Study: When People Buy Bottled Water, Health Is Not Usually Their Primary Motivation
By Caroline Wilbert
WebMD Health News
Reviewed By Louise Chang, MD
June 19, 2009 -- Despite tough economic times, people are still shelling out money for bottled water. Why? The primary motivator is convenience, not perceived health benefits, according to a study conducted in the United Kingdom.
Although most study participants said there were general health benefits to bottled water, they were unsure exactly what these benefits were and considered them negligible.
The study, published in the open access journal BMC Public Health, is based on interviews with 23 users of the Munrow Sports Centre on the University of Birmingham Campus. The interviews took place between January 2008 and March 2008. The majority of participants -- 19 -- were considered "limited" consumers of bottled waters, which means they drank on average .5 to 3.5 liters per week. Two participants drank more than 10 liters per week, and two said they never drank bottled water.
Despite a vague belief about increased healthfulness, most could not identify the health benefit. The most commonly given reason for purchasing bottled water was convenience.
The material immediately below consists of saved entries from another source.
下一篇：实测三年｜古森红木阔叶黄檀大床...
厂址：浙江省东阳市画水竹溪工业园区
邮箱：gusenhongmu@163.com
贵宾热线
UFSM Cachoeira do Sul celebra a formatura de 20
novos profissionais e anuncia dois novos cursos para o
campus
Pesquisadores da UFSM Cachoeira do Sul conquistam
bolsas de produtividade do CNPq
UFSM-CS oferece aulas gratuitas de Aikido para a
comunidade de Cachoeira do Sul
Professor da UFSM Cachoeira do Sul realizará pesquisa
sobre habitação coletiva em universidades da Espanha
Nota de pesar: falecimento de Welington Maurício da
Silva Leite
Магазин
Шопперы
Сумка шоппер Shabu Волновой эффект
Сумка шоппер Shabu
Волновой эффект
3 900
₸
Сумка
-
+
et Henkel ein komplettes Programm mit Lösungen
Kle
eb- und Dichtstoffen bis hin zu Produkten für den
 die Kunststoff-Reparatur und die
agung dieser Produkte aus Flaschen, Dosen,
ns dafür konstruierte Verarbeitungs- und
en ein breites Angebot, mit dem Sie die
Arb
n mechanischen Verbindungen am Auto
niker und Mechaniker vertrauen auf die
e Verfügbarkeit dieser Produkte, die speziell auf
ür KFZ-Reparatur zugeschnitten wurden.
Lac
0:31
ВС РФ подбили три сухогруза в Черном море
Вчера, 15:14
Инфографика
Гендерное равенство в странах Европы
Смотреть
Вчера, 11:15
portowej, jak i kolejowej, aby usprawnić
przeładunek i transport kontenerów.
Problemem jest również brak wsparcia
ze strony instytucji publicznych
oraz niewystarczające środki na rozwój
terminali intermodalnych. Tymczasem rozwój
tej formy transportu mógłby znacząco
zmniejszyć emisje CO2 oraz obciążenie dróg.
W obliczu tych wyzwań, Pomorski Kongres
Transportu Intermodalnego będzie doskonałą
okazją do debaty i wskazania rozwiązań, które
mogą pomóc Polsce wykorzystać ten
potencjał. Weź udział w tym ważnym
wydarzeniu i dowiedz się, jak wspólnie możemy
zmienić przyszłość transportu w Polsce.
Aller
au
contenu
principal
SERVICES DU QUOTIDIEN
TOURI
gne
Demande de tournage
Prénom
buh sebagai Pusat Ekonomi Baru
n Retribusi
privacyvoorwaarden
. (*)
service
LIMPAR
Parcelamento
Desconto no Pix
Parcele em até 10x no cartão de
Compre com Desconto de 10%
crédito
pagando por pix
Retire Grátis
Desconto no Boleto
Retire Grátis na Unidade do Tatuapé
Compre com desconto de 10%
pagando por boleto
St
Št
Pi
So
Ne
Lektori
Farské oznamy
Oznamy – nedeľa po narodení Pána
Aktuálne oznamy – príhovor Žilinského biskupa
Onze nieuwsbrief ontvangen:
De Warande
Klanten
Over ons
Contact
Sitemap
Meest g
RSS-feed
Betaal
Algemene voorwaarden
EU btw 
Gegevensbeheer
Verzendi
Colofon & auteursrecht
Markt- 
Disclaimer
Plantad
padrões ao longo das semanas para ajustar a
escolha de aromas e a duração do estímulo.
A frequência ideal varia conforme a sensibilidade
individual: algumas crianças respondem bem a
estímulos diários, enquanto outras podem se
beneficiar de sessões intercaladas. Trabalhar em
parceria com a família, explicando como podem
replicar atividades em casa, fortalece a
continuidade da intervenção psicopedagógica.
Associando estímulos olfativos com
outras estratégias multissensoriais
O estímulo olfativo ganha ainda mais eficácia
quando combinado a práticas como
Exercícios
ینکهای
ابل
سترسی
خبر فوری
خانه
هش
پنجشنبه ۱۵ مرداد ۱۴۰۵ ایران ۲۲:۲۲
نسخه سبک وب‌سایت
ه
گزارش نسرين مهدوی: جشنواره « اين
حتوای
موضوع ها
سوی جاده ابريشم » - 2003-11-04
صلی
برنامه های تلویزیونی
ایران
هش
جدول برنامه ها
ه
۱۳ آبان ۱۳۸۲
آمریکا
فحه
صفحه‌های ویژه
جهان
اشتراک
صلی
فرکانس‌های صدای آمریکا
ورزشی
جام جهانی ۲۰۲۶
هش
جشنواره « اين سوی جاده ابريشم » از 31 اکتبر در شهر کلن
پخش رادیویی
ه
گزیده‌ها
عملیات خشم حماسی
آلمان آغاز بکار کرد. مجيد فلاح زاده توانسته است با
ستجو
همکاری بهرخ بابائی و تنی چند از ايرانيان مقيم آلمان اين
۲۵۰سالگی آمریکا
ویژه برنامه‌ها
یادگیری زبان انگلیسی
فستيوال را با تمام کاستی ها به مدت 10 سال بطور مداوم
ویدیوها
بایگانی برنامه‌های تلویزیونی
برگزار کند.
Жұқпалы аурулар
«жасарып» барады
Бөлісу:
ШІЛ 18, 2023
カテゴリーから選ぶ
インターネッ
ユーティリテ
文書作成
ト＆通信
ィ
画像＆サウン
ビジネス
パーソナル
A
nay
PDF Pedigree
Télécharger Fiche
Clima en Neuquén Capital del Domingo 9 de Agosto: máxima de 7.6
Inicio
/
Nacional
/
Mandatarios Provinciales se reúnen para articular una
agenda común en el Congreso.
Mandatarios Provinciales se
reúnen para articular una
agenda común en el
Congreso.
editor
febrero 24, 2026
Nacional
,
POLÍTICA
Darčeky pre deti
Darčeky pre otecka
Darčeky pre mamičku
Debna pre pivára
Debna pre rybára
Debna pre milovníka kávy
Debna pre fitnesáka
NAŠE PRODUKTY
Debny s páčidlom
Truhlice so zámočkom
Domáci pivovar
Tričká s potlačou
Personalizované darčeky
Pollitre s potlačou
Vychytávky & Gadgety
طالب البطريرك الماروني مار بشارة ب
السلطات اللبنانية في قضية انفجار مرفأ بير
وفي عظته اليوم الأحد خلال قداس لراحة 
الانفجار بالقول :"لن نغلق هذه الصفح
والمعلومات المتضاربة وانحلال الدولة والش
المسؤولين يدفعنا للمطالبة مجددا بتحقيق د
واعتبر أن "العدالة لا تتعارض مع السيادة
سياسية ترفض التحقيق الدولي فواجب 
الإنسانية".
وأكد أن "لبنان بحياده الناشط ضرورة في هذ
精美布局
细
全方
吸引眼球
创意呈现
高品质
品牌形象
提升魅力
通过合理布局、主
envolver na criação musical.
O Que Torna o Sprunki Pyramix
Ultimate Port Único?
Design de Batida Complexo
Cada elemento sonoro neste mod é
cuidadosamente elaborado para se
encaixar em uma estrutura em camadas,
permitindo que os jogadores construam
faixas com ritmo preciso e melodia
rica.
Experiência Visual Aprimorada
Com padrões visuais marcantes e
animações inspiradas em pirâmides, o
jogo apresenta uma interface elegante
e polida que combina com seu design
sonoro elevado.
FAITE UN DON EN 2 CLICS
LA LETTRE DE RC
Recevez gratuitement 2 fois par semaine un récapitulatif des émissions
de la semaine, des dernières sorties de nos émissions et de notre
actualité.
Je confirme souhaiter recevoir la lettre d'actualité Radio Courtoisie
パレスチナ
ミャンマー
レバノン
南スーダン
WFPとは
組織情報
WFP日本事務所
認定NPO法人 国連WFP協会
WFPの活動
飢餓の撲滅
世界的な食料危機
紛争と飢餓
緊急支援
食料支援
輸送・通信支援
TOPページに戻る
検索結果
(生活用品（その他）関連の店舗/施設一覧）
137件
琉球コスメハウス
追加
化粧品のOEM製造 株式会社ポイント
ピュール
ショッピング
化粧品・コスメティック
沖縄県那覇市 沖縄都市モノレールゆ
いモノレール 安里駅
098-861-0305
Many participants said they drank tap water at home, but purchased bottled water when they were out and about.
"Interestingly, while the majority of participants expressed the belief that bottled water has health benefits of some kind, paradoxically these same participants also stated that the health benefits of bottled water are negligible or nonexistent," researchers write in the study. "This perhaps reflects confusion in the general public."